Paste Magazine, 6 mars 2008

“Did she really just say that ?”

That was the question on the lips of my fellow concertgoers at the rousing March 2 Björk show in Shanghai, after the Icelandic singer’s finale performance of the track “Declare Independence.” An impassioned, angry anthem from the recent Volta, the lyrics—“Don’t let them do that to you,” “Protect your language,” and “Raise your flag”—were given an extra charge when, while the backing brass band lulled, Björk whispered close to the microphone, “Tibet, Tibet.”

Such a direct call for Tibetan independence is a shocking gesture by a visiting artist to China, which has ruled its westernmost region since 1951. Although activists argue that Tibet’s spiritual leader, the Dalai Lama, is the rightful ruler, such discussion is taboo. Indeed, state-run media did not report on Björk’s verboten murmurings, though Chinese language message boards lit up. One typical fan, as translated by the media source, Danwei, asked, “Wow, the nerve ! Where’d she get the courage to do this ?”
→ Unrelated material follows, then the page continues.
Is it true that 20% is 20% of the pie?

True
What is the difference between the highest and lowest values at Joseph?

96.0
Björk has faced heat for this specific track before. The music video for “Declare Independence” shows the pixie-ish crooner in a jumpsuit bearing the flags of Greenland and the Faroe Islands, which are ruled by Denmark. In Japan last month, she dedicated the tune to Kosovo’s struggle for independence—a gesture that angered the organizers of a Serbian music festival at which she had been slated to perform. She was knocked off the list.
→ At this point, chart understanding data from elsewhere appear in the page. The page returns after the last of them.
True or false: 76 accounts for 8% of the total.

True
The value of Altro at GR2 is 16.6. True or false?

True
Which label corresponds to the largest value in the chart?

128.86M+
At the Shanghai concert, fans stomped the bleachers when they heard her call, but there was no direct action to either calm the crowd or remove the singer. Security guards, who had been pacing the aisles during the entire show, didn’t so much as remove their white gloves ; perhaps because support in China for Björk is hard to dampen.

Björk’s fanbase in China is huge. Nicknamed “The China Girl” in her youth, Björk is known by fans here as “Bi-Ya-Ke,” the name they screamed at the 4,000-capacity Shanghai International Gymnastics Center, which looked about 80% full, and where seats went for as much as $210 U.S. Dollars. The Chinese singer, Faye Wong, bases her own success on a youthful desire to imitate Björk. Some Chinese fans at the show even sported Björk’s trademark tribal face-paint. When, to acknowledge applause, Björk sweetly whispered “xie xie” (Chinese for “Thank You”), fans only applauded further.

In response to the media hailstorm surrounding her murmur, Björk released a quiet statement : “I feel my duty to try to express the whole range of human emotions,” she wrote. “The urge for declaring independence is just one of them but an important one we all feel at some times in our lives.”

During the finale, the local fans around me belted out every lyric : “Damn colonists/ Ignore their patronizing/Tear off their blindfolds/ Open their eyes.” In Shanghai, the “Paris of the East” long ago colonized by the West, the Icelandic singer’s lyrics could very well refer, as she pointedly argued, to Tibet, but they say a lot more.